LAUSR

Numerous drugs are currently under accelerated clinical investigation for the treatment of coronavirus disease 2019 (COVID‐19); however, well‐established safety and efficacy data for these drugs are limited. The goal of this study was to predict the potential of 25 small molecule drugs in clinical trials for COVID‐19 to cause clinically relevant drug‐drug interactions (DDIs), which could lead to potential adverse drug reactions (ADRs) with the use of concomitant medications. We focused on 11 transporters, which are targets for DDIs. In vitro potency studies in membrane vesicles or HEK293 cells expressing the transporters coupled with DDI risk assessment methods revealed that 20 of the 25 drugs met the criteria from regulatory authorities to trigger consideration of a DDI clinical trial.
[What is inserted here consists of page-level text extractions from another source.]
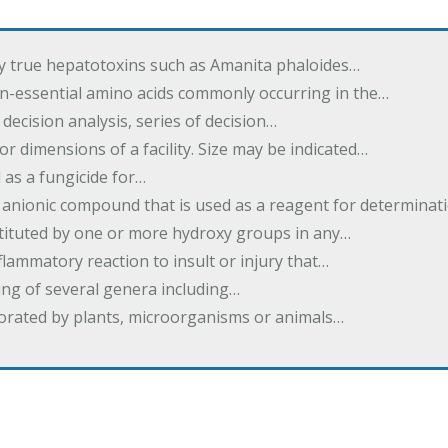
by true hepatotoxins such as Amanita phaloides…
n-essential amino acids commonly occurring in the…
 decision analysis, series of decision…
or dimensions of a facility. Size may be indicated…
 as a fungicide for…
 anionic compound that is used as a reagent for determinat
stituted by one or more hydroxy groups in any…
nflammatory reaction to insult or injury that…
ing of several genera including…
borated by plants, microorganisms or animals…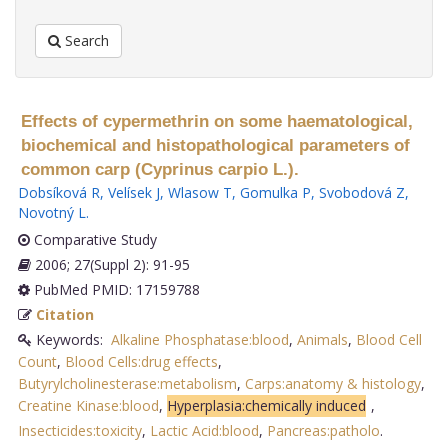
Search
Effects of cypermethrin on some haematological,
biochemical and histopathological parameters of
common carp (Cyprinus carpio L.).
Dobsíková R
,
Velísek J
,
Wlasow T
,
Gomulka P
,
Svobodová Z
,
Novotný L
.
Comparative Study
2006; 27(Suppl 2): 91-95
PubMed PMID: 17159788
Citation
Keywords:
Alkaline Phosphatase:blood
,
Animals
,
Blood Cell
Count
,
Blood Cells:drug effects
,
Butyrylcholinesterase:metabolism
,
Carps:anatomy & histology
,
Creatine Kinase:blood
,
Hyperplasia:chemically induced
,
Insecticides:toxicity
,
Lactic Acid:blood
,
Pancreas:patholo
.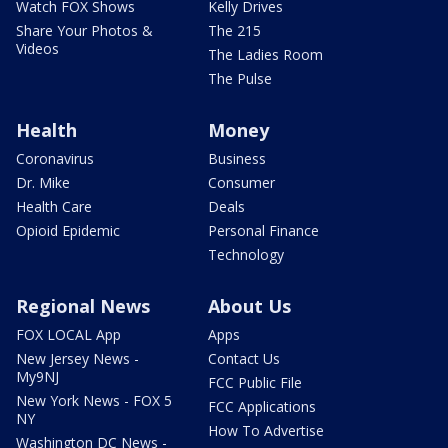
Watch FOX Shows
Kelly Drives
Share Your Photos &
The 215
Videos
The Ladies Room
The Pulse
Health
Money
Coronavirus
Business
Dr. Mike
Consumer
Health Care
Deals
Opioid Epidemic
Personal Finance
Technology
Regional News
About Us
FOX LOCAL App
Apps
New Jersey News -
Contact Us
My9NJ
FCC Public File
New York News - FOX 5
FCC Applications
NY
How To Advertise
Washington DC News -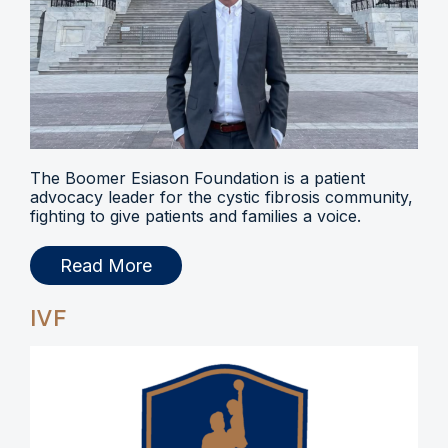
The Boomer Esiason Foundation is a patient
advocacy leader for the cystic fibrosis community,
fighting to give patients and families a voice.
Read More
IVF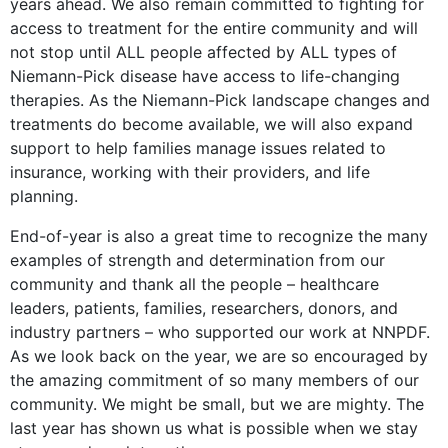
years ahead. We also remain committed to fighting for
access to treatment for the entire community and will
not stop until ALL people affected by ALL types of
Niemann-Pick disease have access to life-changing
therapies. As the Niemann-Pick landscape changes and
treatments do become available, we will also expand
support to help families manage issues related to
insurance, working with their providers, and life
planning.
End-of-year is also a great time to recognize the many
examples of strength and determination from our
community and thank all the people – healthcare
leaders, patients, families, researchers, donors, and
industry partners – who supported our work at NNPDF.
As we look back on the year, we are so encouraged by
the amazing commitment of so many members of our
community. We might be small, but we are mighty. The
last year has shown us what is possible when we stay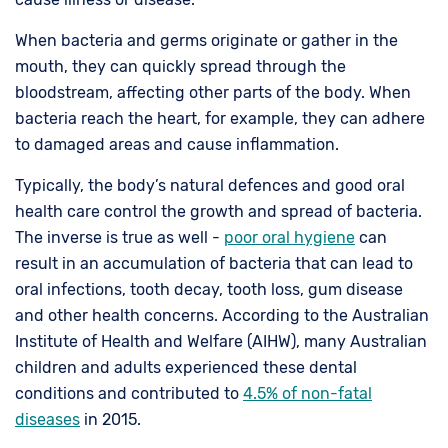
When bacteria and germs originate or gather in the
mouth, they can quickly spread through the
bloodstream, affecting other parts of the body. When
bacteria reach the heart, for example, they can adhere
to damaged areas and cause inflammation.
Typically, the body’s natural defences and good oral
health care control the growth and spread of bacteria.
The inverse is true as well -
poor oral hygiene
can
result in an accumulation of bacteria that can lead to
oral infections, tooth decay, tooth loss, gum disease
and other health concerns. According to the Australian
Institute of Health and Welfare (AIHW), many Australian
children and adults experienced these dental
conditions and contributed to
4.5% of non-fatal
diseases
in 2015.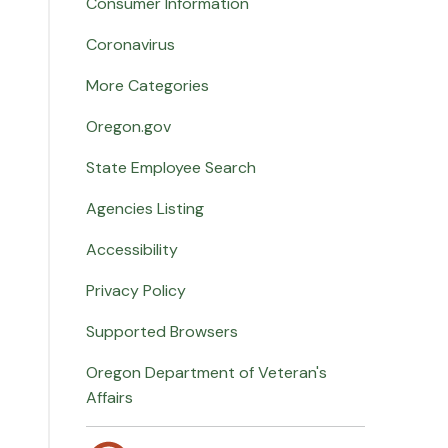
Consumer Information
Coronavirus
More Categories
Oregon.gov
State Employee Search
Agencies Listing
Accessibility
Privacy Policy
Supported Browsers
Oregon Department of Veteran's
Affairs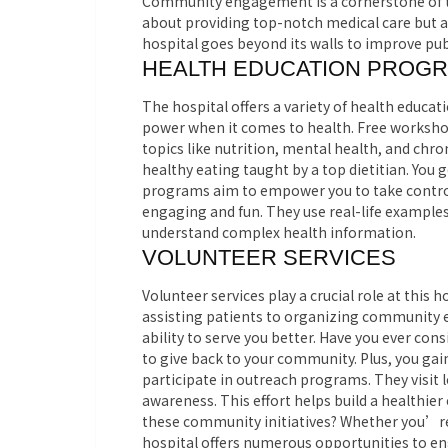
Community engagement is a cornerstone of the
about providing top-notch medical care but 
hospital goes beyond its walls to improve pub
HEALTH EDUCATION PROG
The hospital offers a variety of health educ
power when it comes to health. Free workshop
topics like nutrition, mental health, and ch
healthy eating taught by a top dietitian. You 
programs aim to empower you to take control 
engaging and fun. They use real-life examples 
understand complex health information.
VOLUNTEER SERVICES
Volunteer services play a crucial role at this 
assisting patients to organizing community 
ability to serve you better. Have you ever con
to give back to your community. Plus, you gain
participate in outreach programs. They visit 
awareness. This effort helps build a healthie
these community initiatives? Whether you’re 
hospital offers numerous opportunities to en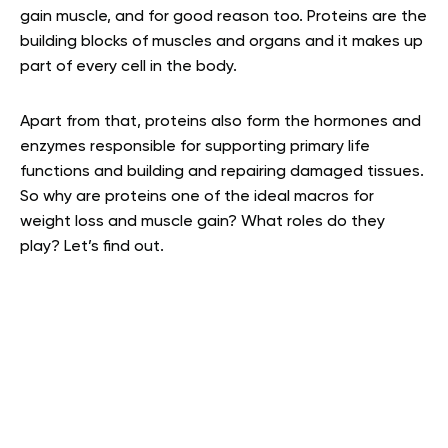
gain muscle, and for good reason too. Proteins are the
building blocks of muscles and organs and it makes up
part of every cell in the body.
Apart from that, proteins also form the hormones and
enzymes responsible for supporting primary life
functions and building and repairing damaged tissues.
So why are proteins one of the ideal macros for
weight loss and muscle gain? What roles do they
play? Let’s find out.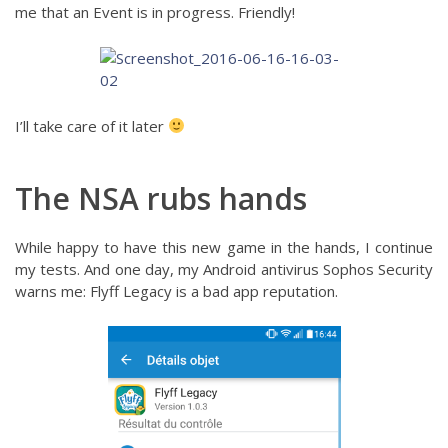
me that an Event is in progress. Friendly!
I’ll take care of it later
The NSA rubs hands
While happy to have this new game in the hands, I continue
my tests. And one day, my Android antivirus Sophos Security
warns me: Flyff Legacy is a bad app reputation.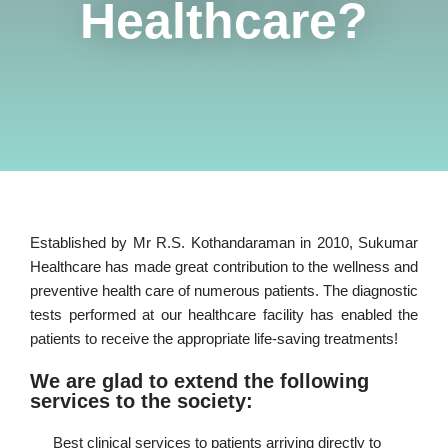
Healthcare?
Established by Mr R.S. Kothandaraman in 2010, Sukumar
Healthcare has made great contribution to the wellness and
preventive health care of numerous patients. The diagnostic
tests performed at our healthcare facility has enabled the
patients to receive the appropriate life-saving treatments!
We are glad to extend the following
services to the society:
Best clinical services to patients arriving directly to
Analyses of real‐world data from electronic health records, including a database representing nearly 120,000 patients with COVID‐19, were consistent with several of the drugs causing transporter‐mediated DDIs (e.g., sildenafil, chloroquine, and hydroxychloroquine). This study suggests that patients with COVID‐19, who are often older and on various concomitant medications, should be carefully monitored for ADRs. Future clinical studies are needed to determine whether the drugs that are predicted to inhibit transporters at clinically relevant concentrations, actually result in DDIs.